[EXERCISE INSTRUCTIONS]
A – In the piece on Malta's diving sites, write out the text between "The absence of" and "an unwanted pest?", inclusive.
B – List every body that the piece on Malta's diving sites says holds marine assets.

[PASSAGE SHOWN]
---
Lack of 360-degree commitment
A critical issue plaguing Malta’s diving sites is the lack of commitment among various government departments and authorities. Rather than adopting a collaborative approach to address infrastructure, cleanliness and environmental issues, many stakeholders operate in silos.
A strategy launched by the Malta Tourism Authority and the Ministry for Gozo sometimes feels like another document not worth the paper written on it. We could also question the contribution a certain “consultant” provided up to a few months just before its launch before the post became vacant! Questions to the MTA on its implementation status from divinginfo.mt took a year to be answered, and this only after an ignored FOI request and Ombudsman pressure led to a response with little detail but a clear, “we’ll tell you when we feel” approach.
Questions on an access ladder that was removed from Reqqa Point in Gozo this October were replied with a “Summer is now over” response, despite that the same strategy was widely quoted to ensure such access is maintained year-round to address the issue of seasonality. For the higher-equipped, higher-trained, and higher quality tourist from Europe and even further, our water temperature is a non-issue when using drysuits and equipment worth tens of thousands of euros. It’s equivalent to their summer temperature back home! Alas, the left hand does not know what the right does, and sometimes, such as the Gozitan example up here, the same Ministry hand had its name on the strategy!
This lack of investment and practically confrontational approach towards those calling a spade a spade results in neglected sites that deteriorate over time, leading to subpar experiences for divers and tourists alike. Additionally, there is often little accountability for maintenance and improvement, leading to a cycle of complacency and decline.
The absence of a commitment to tackle infrastructural concerns further underscores the need for a coordinated effort. We can extend this to other marine activities, from recreational boating to tourist tour ships which are unmanageable in most instances, and which consistently damage the underwater environment through irresponsible anchoring partly due to lack of ecological mooring facilities. On this area, one cannot but note that even enforcement of maritime and ecological rules in near-shore areas in next to inexistent.
A strategy for protection of Natura 2000 Marine Protected Areas by the Environmental Resources Authority was pretty much unannounced in the public sphere save for upload on its website. A lost opportunity for a Minister to carry out a nice PR stunt, or simply the indication of how much this was treated like an unwanted pest?
The measures contained lacked so much ambition, that one could well see that this was issued only as it was forced upon authorities by the European Union. No news on its implementation, almost two years in its running, is evident in the public sphere.
Pilot measures on sustainable anchoring, protection of Posidonia beds, various studies, monitoring and awareness of the marine environment, fish revival areas, prevention of abandoned, lost and discarded fishing gear are all mostly on paper or the efforts so miniscule that they are insignificant.
We did note the proposed sea urchin harvesting ban was put in place, only after the target species became almost extinct as realised in studies undertaken a few years before! Its enforcement appears to be the result of only an environmental enforcement NGO’s work which in one single reported instance, resulted in someone being bagged for having harvested hundreds of these protected sea urchins!
Marine assets are held by Transport Malta, the Malta Police Force, the Armed Forces of Malta, the Environmental Resources Authority, the Civil Protection Department and even the Cleaning and Maintenance Department. However, the first four don’t share assets for co-ordinated and continued enforcement purposes, and the latter two use them for specific support in search & rescue and the occasional cleanup functions. Fisheries apparently have none, though we stand to be corrected.
---
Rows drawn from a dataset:
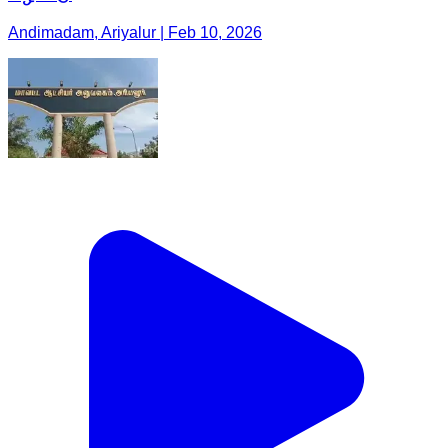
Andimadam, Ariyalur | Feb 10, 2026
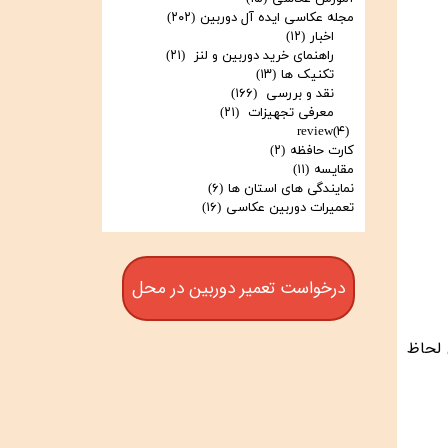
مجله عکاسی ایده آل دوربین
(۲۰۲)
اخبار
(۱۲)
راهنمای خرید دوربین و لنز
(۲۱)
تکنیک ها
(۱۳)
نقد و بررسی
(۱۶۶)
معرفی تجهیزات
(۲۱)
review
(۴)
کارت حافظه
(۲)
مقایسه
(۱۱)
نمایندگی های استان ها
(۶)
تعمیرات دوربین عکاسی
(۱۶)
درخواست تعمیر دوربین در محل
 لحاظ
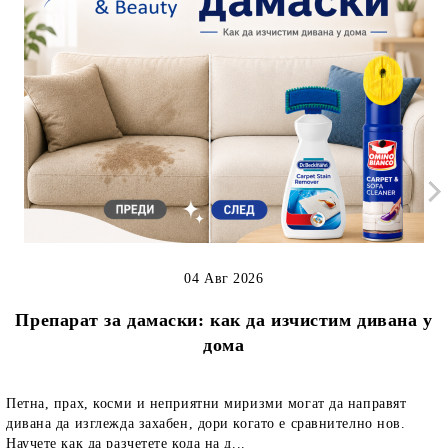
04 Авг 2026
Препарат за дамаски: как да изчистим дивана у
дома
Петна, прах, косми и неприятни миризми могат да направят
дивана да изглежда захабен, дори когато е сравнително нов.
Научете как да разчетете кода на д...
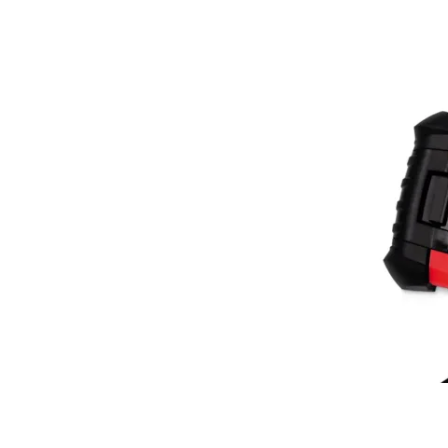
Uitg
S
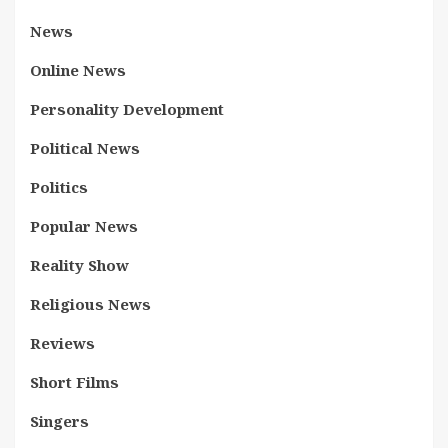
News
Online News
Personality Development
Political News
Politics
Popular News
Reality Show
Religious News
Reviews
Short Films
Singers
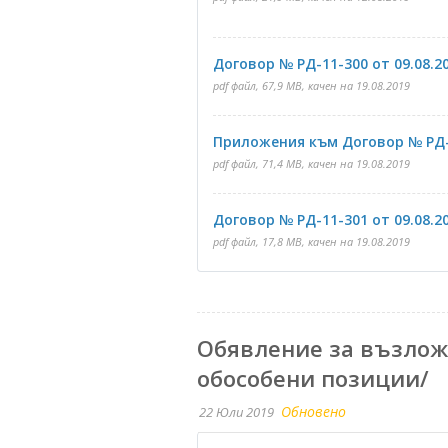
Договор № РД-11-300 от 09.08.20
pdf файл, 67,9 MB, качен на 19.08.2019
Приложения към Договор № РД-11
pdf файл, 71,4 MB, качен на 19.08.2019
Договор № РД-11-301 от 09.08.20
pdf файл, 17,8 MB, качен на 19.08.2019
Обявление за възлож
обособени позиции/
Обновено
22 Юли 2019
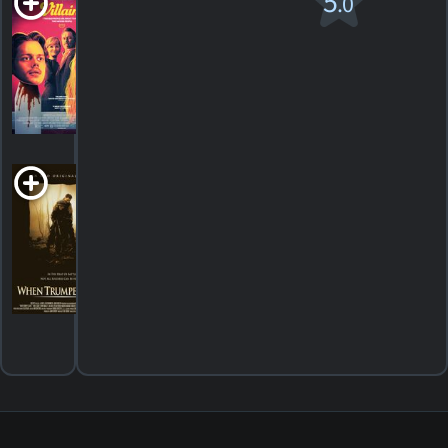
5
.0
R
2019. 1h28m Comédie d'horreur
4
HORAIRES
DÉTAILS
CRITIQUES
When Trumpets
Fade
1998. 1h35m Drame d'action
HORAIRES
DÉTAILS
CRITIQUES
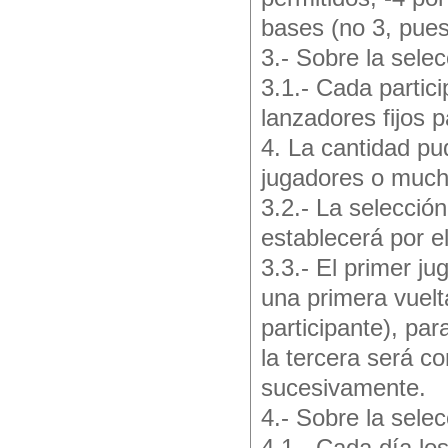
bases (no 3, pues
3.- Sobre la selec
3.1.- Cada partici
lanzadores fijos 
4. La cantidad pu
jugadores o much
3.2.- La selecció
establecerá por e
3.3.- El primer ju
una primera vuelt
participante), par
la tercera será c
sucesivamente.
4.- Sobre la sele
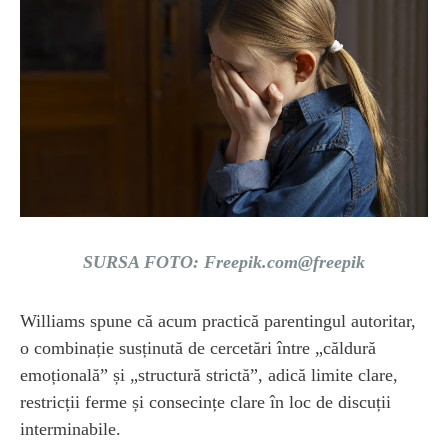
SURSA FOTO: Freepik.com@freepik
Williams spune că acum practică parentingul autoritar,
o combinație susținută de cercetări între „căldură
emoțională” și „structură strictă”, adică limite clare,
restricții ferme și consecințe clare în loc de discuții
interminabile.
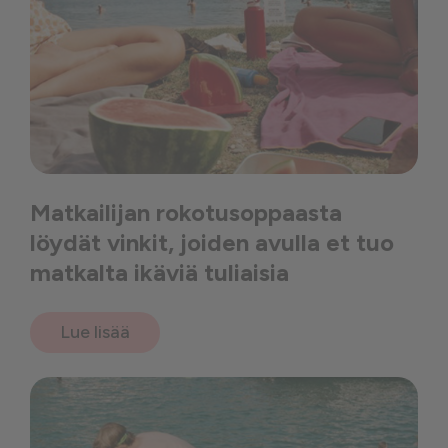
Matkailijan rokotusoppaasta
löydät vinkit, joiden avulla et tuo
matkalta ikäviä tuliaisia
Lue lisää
---
[SOLUTIONS BELOW]
A –
The absence of a commitment to tackle infrastructural concerns further underscores the need for a coordinated effort. We can extend this to other marine activities, from recreational boating to tourist tour ships which are unmanageable in most instances, and which consistently damage the underwater environment through irresponsible anchoring partly due to lack of ecological mooring facilities. On this area, one cannot but note that even enforcement of maritime and ecological rules in near-shore areas in next to inexistent.
A strategy for protection of Natura 2000 Marine Protected Areas by the Environmental Resources Authority was pretty much unannounced in the public sphere save for upload on its website. A lost opportunity for a Minister to carry out a nice PR stunt, or simply the indication of how much this was treated like an unwanted pest?

B –
Transport Malta
the Malta Police Force
the Armed Forces of Malta
the Environmental Resources Authority
the Civil Protection Department
the Cleaning and Maintenance Department